INFORMATION GIVEN below:
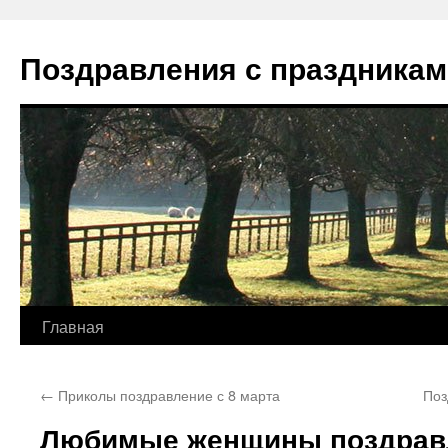
Перейти
к
Поздравления с праздникам
содержимому
Главная
←
Приколы поздравление с 8 марта
Поз
Любимые женщины поздравл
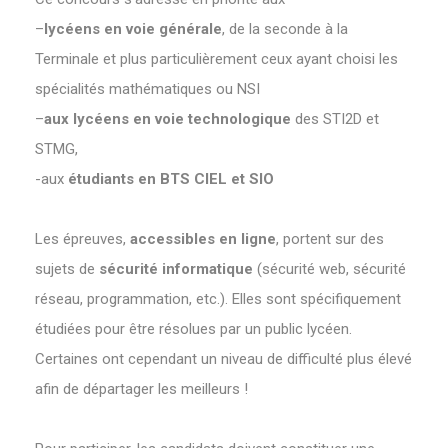
–
lycéens en voie générale
, de la seconde à la
Terminale et plus particulièrement ceux ayant choisi les
spécialités mathématiques ou NSI
–
aux lycéens en voie technologique
des STI2D et
STMG,
-aux
étudiants en BTS CIEL et SIO
Les épreuves,
accessibles en ligne
, portent sur des
sujets de
sécurité informatique
(sécurité web, sécurité
réseau, programmation, etc.). Elles sont spécifiquement
étudiées pour être résolues par un public lycéen.
Certaines ont cependant un niveau de difficulté plus élevé
afin de départager les meilleurs !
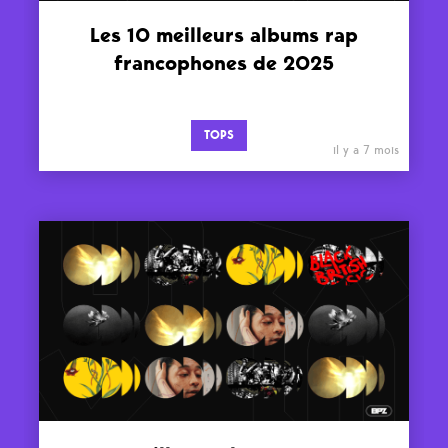
Les 10 meilleurs albums rap
francophones de 2025
TOPS
il y a 7 mois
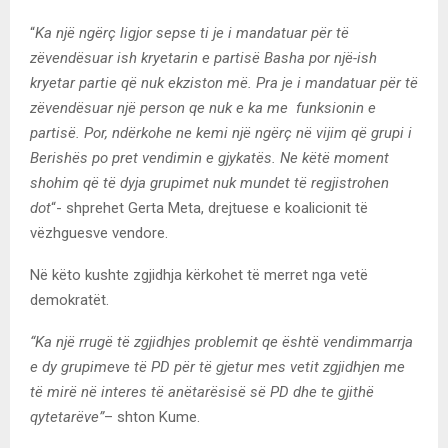
“
Ka një ngërç ligjor sepse ti je i mandatuar për të
zëvendësuar ish kryetarin e partisë Basha por një-ish
kryetar partie që nuk ekziston më. Pra je i mandatuar për të
zëvendësuar një person qe nuk e ka me funksionin e
partisë. Por, ndërkohe ne kemi një ngërç në vijim që grupi i
Berishës po pret vendimin e gjykatës. Ne këtë moment
shohim që të dyja grupimet nuk mundet të regjistrohen
dot
“- shprehet Gerta Meta, drejtuese e koalicionit të
vëzhguesve vendore.
Në këto kushte zgjidhja kërkohet të merret nga vetë
demokratët.
“Ka një rrugë të zgjidhjes problemit qe është vendimmarrja
e dy grupimeve të PD për të gjetur mes vetit zgjidhjen me
të mirë në interes të anëtarësisë së PD dhe te gjithë
qytetarëve”
– shton Kume.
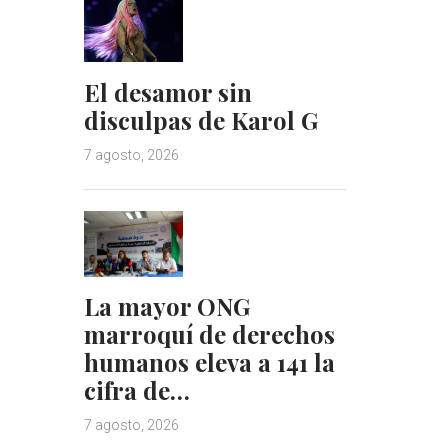
El desamor sin
disculpas de Karol G
7 agosto, 2026
La mayor ONG
marroquí de derechos
humanos eleva a 141 la
cifra de…
7 agosto, 2026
End of INFORMATION GIVEN.
TASK BRIEF: Collect and copy each line of the listing above that contains the string "voie". The match is case-sensitive.

EXERCISE RESPONSE:
lycéens en voie générale
aux lycéens en voie technologique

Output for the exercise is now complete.